Adoro i Led Zeppelin. Il gemito primordiale di Plant, la pirotecnica grancassa di Bohnam, la disciplina di Jones, la genialità di Page. Venerante mi genufletto d'innanzi alle acrobazie strumentali degli Yes. La voce da Peter-Pan del rock di Anderson, i controtempi di Bruford prima e White poi (non mi sono più ripreso da "Sound Chaser"...), la furia strumentale di Squire, il tocco progressive di Howe, l'estro schizoide di Wakeman.
Ebbene, se tutto cio fosse brillantemente sintetizzato in 3 musicisti, di cosa parleremmo? Di tritolo allo stato puro, ovviamente. I Rush. Uno dei gruppi più snobbati da critica e grande pubblico eppure uno dei più influenti e scopiazzati. Ma veniamo all'album.

Comincio col precisare che, dal mio punto di vista, "Moving Pictures " non è IL capolavoro dei Rush, come leggo in giro. Trovo "2112" più epocale, elettrizzante ed incisivo, decisamente insuperabile. Quello che davvero mi piace di quest'album è l'equilibrio con cui vengono combinati gli stilemi dell'hard-rock con quelli del progressive. Infatti tale "contaminatio", proverbialmente assai problematica (il polimorfismo tipico del progressive mal si concilia con la sostanziale immobilità della base armonica blues sulla quale tipicamente si poggia l'hard-rock), proprio qui trova la sua realizzazione migliore possibile.
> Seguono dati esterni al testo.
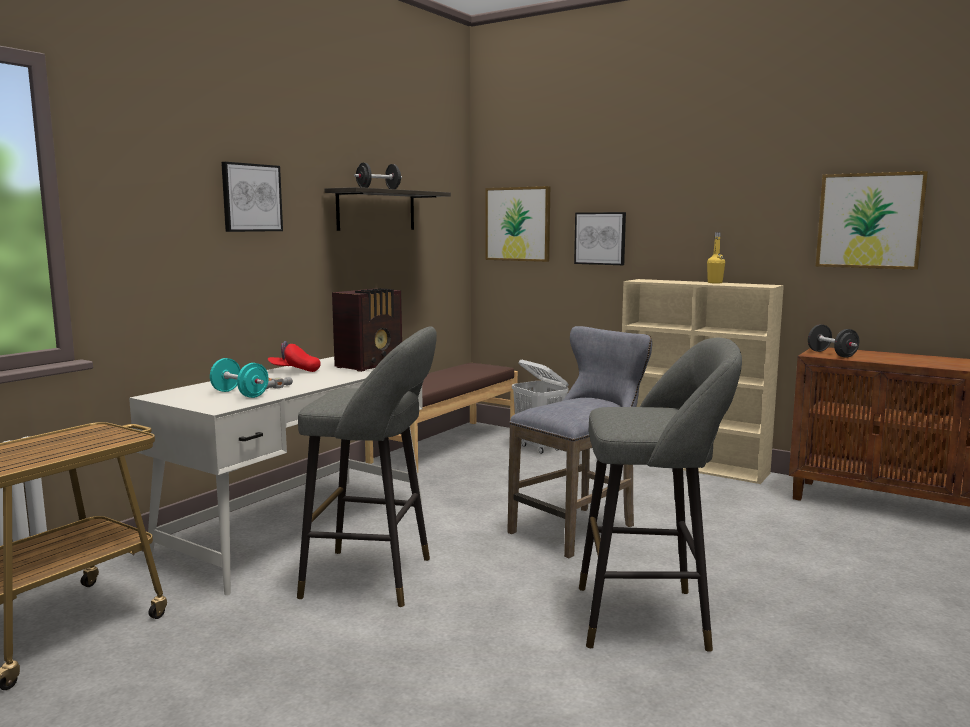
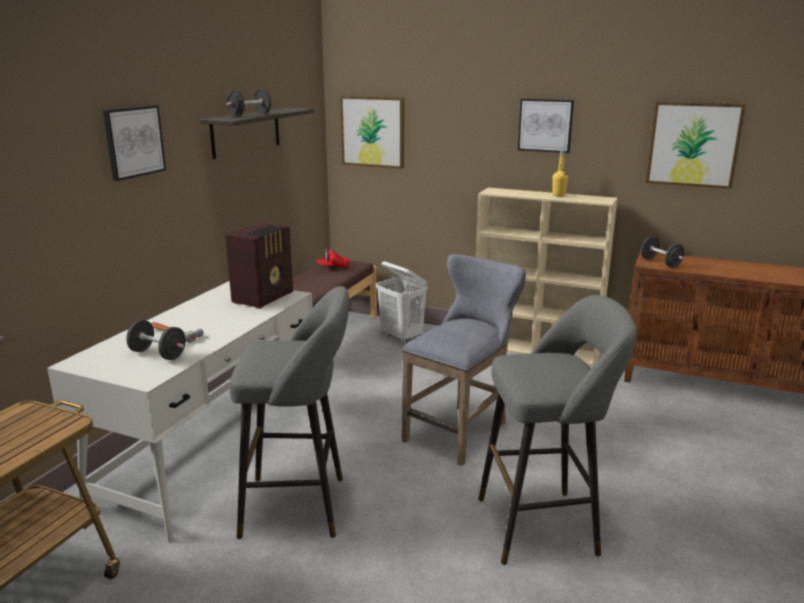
camera: 10 degrees left, 10 degrees up
(240, 394) = (158, 354): turquoise dumbbell -> black dumbbell
(294, 371) = (195, 311): red cap -> red cap (333, 267)
(600, 238) = (452, 148): picture -> picture (545, 125)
"Tom Sawyer" apre le danze ed è una vera e propria dichiarazione d'intenti: il ronzio di un sintetizzatore molto progressive precede l'esplosione del canto molto hard-rock di Lee che sembra fare il verso al Plant di "Black Dog". Il pezzo si snoda poi su un'impalcatura essenzialmente hard-rock, sulla quale si srotola un tappeto di tastiere strepitose che conferiscono al pezzo un tocco di esotismo orientale alla "Kashmir", per intenderci.
Rispetto alla opening-tack, "Red Barchetta", con il suo incedere cavalcante, accentua i toni epici oltre a  caratterizzarsi per il connubio perfetto di testo e musica. Sembra davvero di essere al volante della celebre "Barchetta Rossa" a fianco del protagonista, a scaricare sul pedale dell'acceleratore tutta la nostra voglia di estate e di libertà. La colonna sonora ideale dei viaggi di Sal e Dean nel mitico "Sulla Strada" di Kerouac, così come di ogni viaggio verso la libertà e la vita. Magistrale come al solito Peart, poderoso nei colpi ed incredibilmente vario nella ritmica.
La strumentale "YyZ" conferma le incredibili doti tecnico-compositive della band ed è probabilmente la summa del "Rush-pensiero": i riff hard-rock si sposano alla perfezione con la matrice progressive, espressa soprattutto dall'uso sapiente e mai esorbitante delle tastiere orientaleggianti suonate da Lee. Si prosegue con "Limelight", semplicemente magica nella sua orecchiabilità e linearità. Splendidi il break centrale, impreziosito da uno straordinario assolo di Lifeson, e la chiusura maestosa stile Genesis, con la rullata di Peart a far da padrona. Merita attenzione lo splendido testo confezionato come di consueto dal batterista, una riflessione non banale sul successo e sull'alienazione ad esso collegata.
"The Camera Eye", con i suoi 11 minuti, si presenta come il brano più lungo e impegativo. Il synth di Lee cucisce una splendida intro, alla quale si sovrappongono in un crescendo continuo di pathos prima la batteria estremamente fantasiosa di Peart e quindi i miagolii dell'elettrica di Lifeson.Il pezzo prosegue poi alternando fasi più trascinanti con cambi di tempo ripetuti a momenti di quiete, come  nella migliore tradizione progressive.
Le ultime 2 tracce non aggiungono molto al valore complessivo dell'album, per quanto non lesinino buone idee, mi riferisco in particolar modo a "Witch Hunt", basata sulle magie di Peart ai tamburi e su una splendida progressione melodica, enfatizzata da un synth etereo. Gioiellino.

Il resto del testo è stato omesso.